While various aspects of the present disclosure have been disclosed, it will be apparent to those of ordinary skill in the art that many more embodiments and implementations are possible within the scope of the present disclosure. For example, the present disclosure as described herein includes several aspects and embodiments that include particular features. Although these particular features may be described individually, it is within the scope of the present disclosure that some or all of these features may be combined with any one of the aspects and remain within the scope of the present disclosure. References to “various embodiments,” “one embodiment,” “an embodiment,” “an example embodiment,” etc., indicate that the embodiment described may include a particular feature, structure, or characteristic, but every embodiment may not necessarily include the particular feature, structure, or characteristic. Moreover, such phrases are not necessarily referring to the same embodiment.

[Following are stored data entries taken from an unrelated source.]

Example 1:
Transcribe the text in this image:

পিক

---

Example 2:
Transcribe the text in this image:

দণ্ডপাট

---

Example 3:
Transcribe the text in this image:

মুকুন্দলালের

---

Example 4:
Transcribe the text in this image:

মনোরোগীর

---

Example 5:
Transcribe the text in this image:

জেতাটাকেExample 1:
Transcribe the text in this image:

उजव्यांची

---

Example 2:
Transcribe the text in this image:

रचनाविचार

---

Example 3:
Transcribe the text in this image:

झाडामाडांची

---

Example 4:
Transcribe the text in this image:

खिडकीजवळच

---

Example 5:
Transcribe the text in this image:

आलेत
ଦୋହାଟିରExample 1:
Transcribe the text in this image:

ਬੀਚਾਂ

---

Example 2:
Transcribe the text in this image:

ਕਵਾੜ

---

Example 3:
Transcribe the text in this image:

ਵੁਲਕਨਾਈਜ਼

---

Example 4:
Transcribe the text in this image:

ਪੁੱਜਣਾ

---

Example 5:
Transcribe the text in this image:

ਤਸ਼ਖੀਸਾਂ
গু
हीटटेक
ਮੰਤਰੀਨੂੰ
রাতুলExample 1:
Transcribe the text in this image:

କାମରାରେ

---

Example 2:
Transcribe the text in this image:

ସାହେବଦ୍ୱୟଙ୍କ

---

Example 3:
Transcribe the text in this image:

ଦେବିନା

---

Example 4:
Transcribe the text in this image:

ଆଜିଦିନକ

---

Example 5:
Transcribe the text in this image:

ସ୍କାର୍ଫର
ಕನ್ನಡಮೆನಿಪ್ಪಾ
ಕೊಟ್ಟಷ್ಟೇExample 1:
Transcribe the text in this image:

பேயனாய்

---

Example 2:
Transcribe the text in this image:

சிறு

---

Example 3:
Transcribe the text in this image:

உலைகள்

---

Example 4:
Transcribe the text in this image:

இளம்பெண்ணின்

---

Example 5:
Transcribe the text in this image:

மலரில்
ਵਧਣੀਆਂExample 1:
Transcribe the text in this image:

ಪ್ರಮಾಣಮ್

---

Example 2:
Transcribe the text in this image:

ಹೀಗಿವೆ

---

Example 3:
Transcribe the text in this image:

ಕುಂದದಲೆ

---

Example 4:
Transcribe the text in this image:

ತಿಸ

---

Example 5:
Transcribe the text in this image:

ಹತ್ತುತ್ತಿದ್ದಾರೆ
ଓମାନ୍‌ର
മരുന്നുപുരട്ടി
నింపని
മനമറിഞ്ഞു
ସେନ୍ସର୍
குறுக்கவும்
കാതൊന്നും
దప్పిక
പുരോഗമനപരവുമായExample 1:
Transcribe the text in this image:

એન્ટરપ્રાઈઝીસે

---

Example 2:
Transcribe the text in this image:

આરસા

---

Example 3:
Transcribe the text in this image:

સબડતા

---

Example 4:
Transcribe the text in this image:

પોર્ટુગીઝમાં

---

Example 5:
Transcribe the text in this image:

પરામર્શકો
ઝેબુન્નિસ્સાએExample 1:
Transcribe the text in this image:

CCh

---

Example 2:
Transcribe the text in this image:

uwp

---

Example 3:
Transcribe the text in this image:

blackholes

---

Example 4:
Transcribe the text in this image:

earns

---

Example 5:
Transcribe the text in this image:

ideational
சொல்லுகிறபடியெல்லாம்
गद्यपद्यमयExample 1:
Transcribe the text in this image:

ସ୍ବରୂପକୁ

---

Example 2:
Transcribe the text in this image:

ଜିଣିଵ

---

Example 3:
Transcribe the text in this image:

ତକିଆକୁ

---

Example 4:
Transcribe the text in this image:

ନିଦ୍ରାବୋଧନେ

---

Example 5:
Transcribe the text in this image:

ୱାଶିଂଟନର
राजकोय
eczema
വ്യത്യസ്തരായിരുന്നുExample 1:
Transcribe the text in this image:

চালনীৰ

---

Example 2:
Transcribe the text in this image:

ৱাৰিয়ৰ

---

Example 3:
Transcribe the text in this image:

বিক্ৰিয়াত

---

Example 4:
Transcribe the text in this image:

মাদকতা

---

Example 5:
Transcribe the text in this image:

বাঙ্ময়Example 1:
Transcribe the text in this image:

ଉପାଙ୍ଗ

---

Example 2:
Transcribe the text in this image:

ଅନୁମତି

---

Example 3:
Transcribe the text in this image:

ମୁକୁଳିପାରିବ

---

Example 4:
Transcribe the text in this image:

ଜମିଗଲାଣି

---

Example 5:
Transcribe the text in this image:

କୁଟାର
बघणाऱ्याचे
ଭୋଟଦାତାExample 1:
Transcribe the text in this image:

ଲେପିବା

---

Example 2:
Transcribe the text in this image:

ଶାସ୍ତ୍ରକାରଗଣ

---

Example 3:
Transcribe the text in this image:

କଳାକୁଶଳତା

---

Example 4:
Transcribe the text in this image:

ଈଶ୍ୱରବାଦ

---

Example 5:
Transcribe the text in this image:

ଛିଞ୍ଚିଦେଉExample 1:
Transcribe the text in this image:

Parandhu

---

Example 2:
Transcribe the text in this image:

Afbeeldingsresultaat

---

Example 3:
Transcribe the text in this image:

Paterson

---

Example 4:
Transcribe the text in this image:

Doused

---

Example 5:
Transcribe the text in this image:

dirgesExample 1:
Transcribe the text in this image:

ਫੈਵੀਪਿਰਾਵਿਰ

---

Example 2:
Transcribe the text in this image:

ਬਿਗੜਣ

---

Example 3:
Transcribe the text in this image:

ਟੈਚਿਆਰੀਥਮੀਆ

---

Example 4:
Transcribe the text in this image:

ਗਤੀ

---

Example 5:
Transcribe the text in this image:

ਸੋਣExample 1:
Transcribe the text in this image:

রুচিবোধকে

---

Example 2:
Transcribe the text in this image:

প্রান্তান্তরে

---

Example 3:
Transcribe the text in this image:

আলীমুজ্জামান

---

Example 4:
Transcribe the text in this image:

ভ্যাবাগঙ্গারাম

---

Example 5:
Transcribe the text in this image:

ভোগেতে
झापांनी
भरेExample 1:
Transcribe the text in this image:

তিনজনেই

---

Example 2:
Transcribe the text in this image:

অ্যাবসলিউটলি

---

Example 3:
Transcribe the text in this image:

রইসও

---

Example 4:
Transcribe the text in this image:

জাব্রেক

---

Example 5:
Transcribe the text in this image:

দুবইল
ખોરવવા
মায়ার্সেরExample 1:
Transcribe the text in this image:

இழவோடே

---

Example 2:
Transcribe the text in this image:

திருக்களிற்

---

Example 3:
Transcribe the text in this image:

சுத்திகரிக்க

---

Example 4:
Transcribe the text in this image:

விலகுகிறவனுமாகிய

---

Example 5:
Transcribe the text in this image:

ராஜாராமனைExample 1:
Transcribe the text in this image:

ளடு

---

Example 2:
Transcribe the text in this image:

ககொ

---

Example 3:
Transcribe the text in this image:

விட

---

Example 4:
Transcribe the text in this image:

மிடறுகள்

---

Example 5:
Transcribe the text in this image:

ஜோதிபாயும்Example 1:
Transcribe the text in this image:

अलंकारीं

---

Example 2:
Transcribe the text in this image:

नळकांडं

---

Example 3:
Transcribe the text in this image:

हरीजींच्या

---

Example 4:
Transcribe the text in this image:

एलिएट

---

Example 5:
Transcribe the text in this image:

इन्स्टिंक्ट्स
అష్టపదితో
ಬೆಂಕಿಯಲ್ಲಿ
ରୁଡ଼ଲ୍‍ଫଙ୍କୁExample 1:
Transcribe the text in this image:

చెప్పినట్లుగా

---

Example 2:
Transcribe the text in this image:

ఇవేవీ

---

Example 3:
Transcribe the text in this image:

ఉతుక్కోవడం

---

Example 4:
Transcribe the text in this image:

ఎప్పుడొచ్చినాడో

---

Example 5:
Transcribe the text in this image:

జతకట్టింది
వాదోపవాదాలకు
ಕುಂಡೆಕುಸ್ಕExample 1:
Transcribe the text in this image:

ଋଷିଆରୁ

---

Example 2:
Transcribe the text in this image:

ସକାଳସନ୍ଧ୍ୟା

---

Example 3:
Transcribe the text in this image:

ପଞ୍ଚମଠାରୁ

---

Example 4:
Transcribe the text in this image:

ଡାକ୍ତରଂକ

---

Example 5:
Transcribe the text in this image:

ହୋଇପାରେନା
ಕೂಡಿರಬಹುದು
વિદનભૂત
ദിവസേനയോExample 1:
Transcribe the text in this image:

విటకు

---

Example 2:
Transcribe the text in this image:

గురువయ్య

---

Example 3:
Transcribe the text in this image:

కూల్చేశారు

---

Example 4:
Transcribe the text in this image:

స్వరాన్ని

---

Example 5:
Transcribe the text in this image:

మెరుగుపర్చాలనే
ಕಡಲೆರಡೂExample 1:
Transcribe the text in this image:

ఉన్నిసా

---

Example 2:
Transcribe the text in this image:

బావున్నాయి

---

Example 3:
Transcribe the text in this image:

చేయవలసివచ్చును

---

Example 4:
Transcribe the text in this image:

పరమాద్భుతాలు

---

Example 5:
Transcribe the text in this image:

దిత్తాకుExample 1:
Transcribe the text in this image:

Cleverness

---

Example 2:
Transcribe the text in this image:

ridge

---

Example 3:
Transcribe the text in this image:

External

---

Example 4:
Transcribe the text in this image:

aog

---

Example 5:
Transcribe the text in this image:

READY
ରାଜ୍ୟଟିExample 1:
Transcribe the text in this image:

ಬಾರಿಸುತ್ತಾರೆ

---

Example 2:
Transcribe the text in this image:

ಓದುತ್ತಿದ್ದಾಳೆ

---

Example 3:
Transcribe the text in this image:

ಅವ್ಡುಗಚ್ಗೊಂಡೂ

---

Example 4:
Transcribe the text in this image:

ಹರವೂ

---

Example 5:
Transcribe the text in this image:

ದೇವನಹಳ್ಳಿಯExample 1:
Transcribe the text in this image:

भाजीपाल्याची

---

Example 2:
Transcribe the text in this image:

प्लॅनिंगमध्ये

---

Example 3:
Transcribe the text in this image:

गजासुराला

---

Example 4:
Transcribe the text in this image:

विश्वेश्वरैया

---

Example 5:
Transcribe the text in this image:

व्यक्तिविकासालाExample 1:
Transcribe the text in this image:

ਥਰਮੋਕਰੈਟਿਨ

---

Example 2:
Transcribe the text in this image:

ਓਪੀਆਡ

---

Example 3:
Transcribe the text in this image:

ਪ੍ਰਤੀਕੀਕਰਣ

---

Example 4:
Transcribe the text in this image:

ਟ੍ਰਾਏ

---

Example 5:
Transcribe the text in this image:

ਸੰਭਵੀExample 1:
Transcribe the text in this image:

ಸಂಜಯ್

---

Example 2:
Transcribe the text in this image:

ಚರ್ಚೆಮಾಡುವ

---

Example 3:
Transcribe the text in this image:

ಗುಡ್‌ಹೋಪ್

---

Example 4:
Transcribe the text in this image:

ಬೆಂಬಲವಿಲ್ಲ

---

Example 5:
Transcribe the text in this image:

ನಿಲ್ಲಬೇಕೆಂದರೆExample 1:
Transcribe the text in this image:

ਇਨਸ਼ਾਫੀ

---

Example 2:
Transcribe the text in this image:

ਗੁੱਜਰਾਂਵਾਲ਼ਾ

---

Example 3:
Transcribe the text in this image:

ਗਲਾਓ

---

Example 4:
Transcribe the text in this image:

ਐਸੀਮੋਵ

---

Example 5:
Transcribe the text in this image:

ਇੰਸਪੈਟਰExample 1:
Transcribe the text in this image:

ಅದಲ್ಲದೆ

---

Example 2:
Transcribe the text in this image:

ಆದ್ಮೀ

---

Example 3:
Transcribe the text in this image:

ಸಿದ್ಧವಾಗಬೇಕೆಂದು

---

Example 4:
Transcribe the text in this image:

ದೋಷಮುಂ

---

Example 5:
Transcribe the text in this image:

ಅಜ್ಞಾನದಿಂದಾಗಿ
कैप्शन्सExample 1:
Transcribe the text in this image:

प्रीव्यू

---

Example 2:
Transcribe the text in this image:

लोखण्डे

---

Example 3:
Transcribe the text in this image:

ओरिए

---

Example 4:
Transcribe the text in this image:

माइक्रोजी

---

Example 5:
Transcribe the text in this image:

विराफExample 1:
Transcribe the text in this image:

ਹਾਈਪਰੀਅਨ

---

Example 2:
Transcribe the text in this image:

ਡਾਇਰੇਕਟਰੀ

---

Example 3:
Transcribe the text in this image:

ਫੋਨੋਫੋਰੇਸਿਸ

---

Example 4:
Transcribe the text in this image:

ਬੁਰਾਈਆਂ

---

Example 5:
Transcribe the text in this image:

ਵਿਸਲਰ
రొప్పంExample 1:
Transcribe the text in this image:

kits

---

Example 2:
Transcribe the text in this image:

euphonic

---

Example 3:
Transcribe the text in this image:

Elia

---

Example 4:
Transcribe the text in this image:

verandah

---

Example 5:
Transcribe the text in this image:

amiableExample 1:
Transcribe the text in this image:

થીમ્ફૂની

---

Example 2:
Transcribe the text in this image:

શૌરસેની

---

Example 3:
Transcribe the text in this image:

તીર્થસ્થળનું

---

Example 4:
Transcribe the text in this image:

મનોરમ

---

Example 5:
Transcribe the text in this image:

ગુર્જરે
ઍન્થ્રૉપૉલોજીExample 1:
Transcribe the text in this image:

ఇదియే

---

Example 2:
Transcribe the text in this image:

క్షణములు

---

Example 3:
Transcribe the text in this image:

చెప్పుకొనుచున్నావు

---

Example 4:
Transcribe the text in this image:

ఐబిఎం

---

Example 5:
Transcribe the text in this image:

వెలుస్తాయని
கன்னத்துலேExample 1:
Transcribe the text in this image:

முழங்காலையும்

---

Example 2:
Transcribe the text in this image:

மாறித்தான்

The use of the indefinite article “a” as used herein with reference to a particular element is intended to encompass “one or more” such elements, and similarly the use of the definite article “the” in reference to a particular element is not intended to exclude the possibility that multiple of such elements may be present.

In the context of this disclosure, the expression “about” implies variations of plus or minus 10%.

The embodiments described in this document provide non-limiting examples of possible implementations of the present technology. Upon review of the present disclosure, a person of ordinary skill in the art will recognize that changes may be made to the embodiments described herein without departing from the scope of the present technology. Yet further modifications could be implemented by a person of ordinary skill in the art in view of the present disclosure, which modifications would be within the scope of the present technology.